Find a scalable profession.

While re-reading the The Black Swan by Nassim Taleb I came across the idea of scalable professions. These are professions where you can add zeros on your productivity and income without adding zeros onto your hours worked. By adopting a profession of this sort, you decouple your hours worked and income.

Deploying capital in a way that allows your money to work for you instead of the other way around will give you more freedom to pursue your interests. If you’re like me, you’re interested in all aspects of life, not just your chosen profession. Instead of working for a living, you can work to internally resolve how you view the world around you. Ray Dalio, a famous hedge fund manager, attributes his success to developing an understanding of how the world works and how you can fit in to solve the world’s problems. If you’re solving everyone else’s problems, how can you find out what problems you care about, personally? Passion breeds success because you can’t sell something you don’t believe in.

Riskiness of Scalable Professions

It’s hard to predict when you’ll get your break in a scalable profession.

Taleb describes two different distributions of populations: Mediocristan and Extremistan.

Mediocristan distributions are such that the outliers don’t affect the average. Think: Height of Yao Ming vs population; inclusion of a few outliers won’t change given a moderate population size because the numbers are subject to mean reversion.

Extremistan distributions are heavily influenced by one or several members of the population. Think: Books sales (J.K. Rowling vs Average), Incomes (Warren Buffet vs Average).

Extremistan professions are more subject to accidents or black swans. As he puts it, they produce a “a very small number of giants and a large number of dwarfs” (p. 29). It’s harder to compete in a scalable profession because of this distribution. Some writers we consider today as wildly successful lived out their lives in poverty, being ahead of their time or before the information could spread like wildfire through the internet or spoken word (telephones).

In Chapter 3, Taleb goes on to explain these professions are subject to Black Swans:

Matters that being to the Extremistan…: wealth, income, book sales per author, book citations per author, name recognition as a celebrity,  number of references on Google, populations of cities, uses of words in a vocabulary, numbers of speakers per language, damage caused by earthquakes, deaths in war,… size of planets, sizes of companies, height between species, financial markets, commodity prices, inflation rates, economic data.

Extremistan distributions are subject to a high level of risk. Remember: more risk, more reward. Once society gets a hold of an idea, it could spread quickly. As long as you continue to produce at a high level, you made it. Serial inventors may never find an invention that catches on, and others hit it in the first try.

Don’t give up.

How do you make yourself scalable? Think, “what doesn’t exist that should?” It doesn’t have to be ground shaking, just what you are passionate about. You have to know yourself before you can make your ideas scalable.

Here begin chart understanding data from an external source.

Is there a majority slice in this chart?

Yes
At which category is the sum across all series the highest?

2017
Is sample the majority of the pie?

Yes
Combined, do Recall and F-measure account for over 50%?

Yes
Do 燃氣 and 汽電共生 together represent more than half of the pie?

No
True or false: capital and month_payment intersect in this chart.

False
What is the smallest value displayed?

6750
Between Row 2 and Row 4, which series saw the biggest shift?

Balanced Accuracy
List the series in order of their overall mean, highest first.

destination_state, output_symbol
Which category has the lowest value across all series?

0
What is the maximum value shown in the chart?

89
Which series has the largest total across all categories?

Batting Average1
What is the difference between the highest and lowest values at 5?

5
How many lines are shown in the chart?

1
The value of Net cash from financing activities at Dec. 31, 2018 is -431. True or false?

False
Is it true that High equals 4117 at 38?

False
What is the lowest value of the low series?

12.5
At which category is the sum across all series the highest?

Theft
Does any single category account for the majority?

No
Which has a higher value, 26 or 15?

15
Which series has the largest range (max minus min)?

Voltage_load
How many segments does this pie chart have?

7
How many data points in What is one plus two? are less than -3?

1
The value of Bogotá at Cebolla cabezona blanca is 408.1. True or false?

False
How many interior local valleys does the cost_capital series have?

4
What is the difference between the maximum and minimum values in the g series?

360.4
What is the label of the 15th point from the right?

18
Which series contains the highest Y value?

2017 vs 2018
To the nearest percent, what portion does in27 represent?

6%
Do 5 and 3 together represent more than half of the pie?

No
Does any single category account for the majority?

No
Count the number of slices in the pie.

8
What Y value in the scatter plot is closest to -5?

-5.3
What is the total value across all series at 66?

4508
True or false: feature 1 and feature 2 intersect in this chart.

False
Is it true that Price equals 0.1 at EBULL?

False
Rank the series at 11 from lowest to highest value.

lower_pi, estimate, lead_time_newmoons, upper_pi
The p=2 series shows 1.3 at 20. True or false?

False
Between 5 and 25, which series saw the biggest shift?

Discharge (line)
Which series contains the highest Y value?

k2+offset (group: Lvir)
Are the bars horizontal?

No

People want what works, but ideas are sticky. Once a popular company or group of people get a hold of a revolutionary idea, there’s no stopping it. There are countless examples in Taleb’s text.


Keep working. Those who deserve it will be rewarded in a capitalistic economy. Hustle and people will respond. Make mistakes, you get stronger because of it.

Move fast and break things. Unless you are breaking stuff, you are not moving fast enough. – Mark Zuckerberg.

Thanks for reading. Have a great weekend!